Trabalho de Ivo M. Ferreira e Elle, de Paul Verhoeven, não chegaram à última das listas dos filmes em língua estrangeira

O anúncio da Academia de Hollywood com a shortlist dos nove filmes estrangeiros deixou muita gente de boca aberta. Até ao final de janeiro, altura em que saberemos todas as nomeações, vamos perceber qual destes nove filmes ocupam as cinco vagas.

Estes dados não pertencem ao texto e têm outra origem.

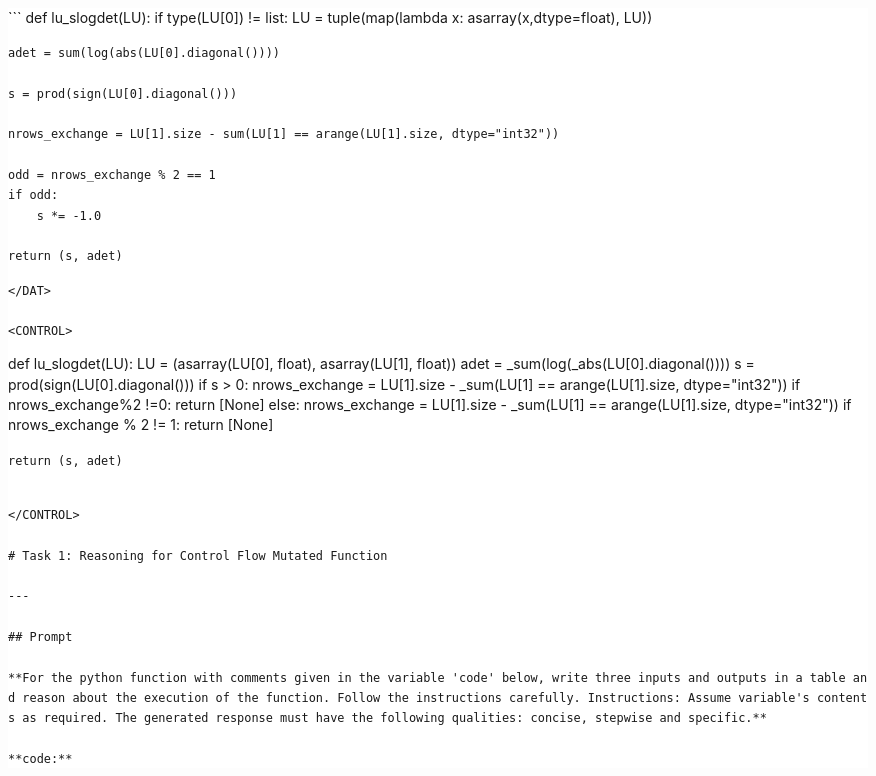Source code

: <DAT> 
```
def lu_slogdet(LU):
    if type(LU[0]) != list:
        LU = tuple(map(lambda x: asarray(x,dtype=float), LU))

    adet = sum(log(abs(LU[0].diagonal())))

    s = prod(sign(LU[0].diagonal()))

    nrows_exchange = LU[1].size - sum(LU[1] == arange(LU[1].size, dtype="int32"))

    odd = nrows_exchange % 2 == 1
    if odd:
        s *= -1.0

    return (s, adet)
```
</DAT>

<CONTROL>

```
def lu_slogdet(LU):
    LU = (asarray(LU[0], float), asarray(LU[1], float))
    adet = _sum(log(_abs(LU[0].diagonal())))
    s = prod(sign(LU[0].diagonal()))
    if s > 0:
        nrows_exchange = LU[1].size - _sum(LU[1] == arange(LU[1].size, dtype="int32"))
        if nrows_exchange%2 !=0:
            return [None]
    else:
        nrows_exchange = LU[1].size - _sum(LU[1] == arange(LU[1].size, dtype="int32"))
        if nrows_exchange % 2 != 1:
            return [None]

    return (s, adet)
```

</CONTROL>

# Task 1: Reasoning for Control Flow Mutated Function

---

## Prompt

**For the python function with comments given in the variable 'code' below, write three inputs and outputs in a table and reason about the execution of the function. Follow the instructions carefully. Instructions: Assume variable's contents as required. The generated response must have the following qualities: concise, stepwise and specific.**

**code:**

Para já são estes os títulos: A Minha Vida como Courgette, de Claude Barras (Suíça); Toni Erdmann , de Mare Ande (Alemanha); Paradise, de Andrei Konchalovsky; Tanna, de Bentley Dean e Martin Butler; Tão Só o Fim do Mundo, de Xavier Dolan (Canadá); Land of Mine- Martin Zanvdliet (Dinamarca); O Vendedor, de Asghar Farahadi; The King"s Choice, de Erik Poppe (Noruega) e A Man Called Love, de Hannes Holm (Suécia).

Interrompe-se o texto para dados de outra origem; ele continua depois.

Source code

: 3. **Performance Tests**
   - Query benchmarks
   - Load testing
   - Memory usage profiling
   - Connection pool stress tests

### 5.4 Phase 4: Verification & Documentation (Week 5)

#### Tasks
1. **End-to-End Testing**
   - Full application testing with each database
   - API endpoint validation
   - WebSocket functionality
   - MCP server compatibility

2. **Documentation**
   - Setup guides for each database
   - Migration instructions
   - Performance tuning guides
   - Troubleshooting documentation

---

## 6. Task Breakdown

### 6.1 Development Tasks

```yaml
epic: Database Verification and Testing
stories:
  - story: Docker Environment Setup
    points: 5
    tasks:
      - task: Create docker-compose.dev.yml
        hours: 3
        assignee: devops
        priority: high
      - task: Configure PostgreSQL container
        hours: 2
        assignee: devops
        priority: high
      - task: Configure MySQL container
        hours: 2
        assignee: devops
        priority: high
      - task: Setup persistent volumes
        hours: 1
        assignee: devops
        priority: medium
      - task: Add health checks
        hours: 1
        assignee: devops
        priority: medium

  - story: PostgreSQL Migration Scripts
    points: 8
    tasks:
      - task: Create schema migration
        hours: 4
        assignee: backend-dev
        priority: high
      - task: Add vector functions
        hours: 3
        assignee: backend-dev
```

Uma lista que, como se previa, não inclui Cartas da Guerra, de Ivo M. Ferreira, o pré-candidato nacional. Mas a grande surpresa é o esquecimento em torno de Ela, de Paul Verhoeven, que estava a representar a França. Uma surpresa que fica maior se tivermos em conta que o filme está nomeado aos Golden Globes e que é apenas o título com melhores críticas do ano. A campanha dos franceses era tão forte que no último mês Verhoeven e Isabelle Huppert passaram grande parte do seu tempo em Los Angeles em ações promocionais.

O outro ausente que espantou o mundo é Neruda, de Pablo Larraín, o representante do Chile. O anti-biopic do poeta Pablo Neruda era outro dos filmes favoritos e que desde Cannes ganhou um grande fôlego mediático. A sua distribuidora nos EUA acreditava tanto na nomeação que escolheu precisamente esta semana para a sua estreia. Menos escandalosa é a ausência de Espanha, com Julieta, de Pedro Almodóvar - era um título longe do consenso.

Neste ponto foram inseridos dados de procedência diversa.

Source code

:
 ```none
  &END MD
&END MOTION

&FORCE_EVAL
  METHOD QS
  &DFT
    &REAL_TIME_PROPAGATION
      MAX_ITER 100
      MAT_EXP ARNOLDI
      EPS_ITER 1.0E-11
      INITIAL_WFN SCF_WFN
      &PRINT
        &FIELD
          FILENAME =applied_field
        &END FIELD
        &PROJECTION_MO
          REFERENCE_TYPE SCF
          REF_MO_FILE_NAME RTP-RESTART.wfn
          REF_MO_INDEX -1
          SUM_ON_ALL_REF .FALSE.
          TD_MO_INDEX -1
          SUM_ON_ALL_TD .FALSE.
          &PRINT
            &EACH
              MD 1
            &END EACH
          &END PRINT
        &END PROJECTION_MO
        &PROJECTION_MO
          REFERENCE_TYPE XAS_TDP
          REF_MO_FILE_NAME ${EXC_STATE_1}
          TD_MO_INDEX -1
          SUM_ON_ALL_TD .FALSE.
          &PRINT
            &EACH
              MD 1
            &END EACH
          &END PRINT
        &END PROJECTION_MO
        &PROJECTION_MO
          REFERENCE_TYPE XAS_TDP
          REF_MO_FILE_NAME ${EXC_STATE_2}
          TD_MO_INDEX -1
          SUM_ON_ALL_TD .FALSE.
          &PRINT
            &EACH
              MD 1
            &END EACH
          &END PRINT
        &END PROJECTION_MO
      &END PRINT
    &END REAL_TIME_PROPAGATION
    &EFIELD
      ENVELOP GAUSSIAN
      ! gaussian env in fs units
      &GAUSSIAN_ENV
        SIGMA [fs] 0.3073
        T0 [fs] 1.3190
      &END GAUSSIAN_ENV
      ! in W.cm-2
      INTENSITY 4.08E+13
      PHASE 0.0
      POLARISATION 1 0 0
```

Desta forma, Toni Erdmann, de Maren Ade, assume-se como o filme de maior nomeada deste lote - só um escândalo o fará ser posto de parte da lista final. Esta comédia alemã sobre comportamentos sociais e laborais, passou ontem em Lisboa na presença do ator, Peter Simonischek, num antestreia para celebrar o prémio Lux de Cinema do Parlamento Europeu, que venceu este ano. A par de Ela, de Paul Verhoeven, é a obra com maior consenso crítico.

O melhor filme destes nove é porventura O Vendedor, do realizador de Uma Separação. Cinema iraniano para nos fazer um exame moral agudo. Uma obra sobre a reposição da verdade que tem estreia marcada em Portugal neste natal. Foi duplamente premiado no Festival de Cannes - prémio de argumento e ator.

Os portugueses já viram Tão Só o Fim do Mundo, de Xavier Dolan, o grande prémio de Cannes deste ano. De Cannes são três filmes que competiram para a Palma de Ouro que estão nesta lista. A Man Called Love e The King"s Choice são também filmes já adquiridos para o nosso mercado.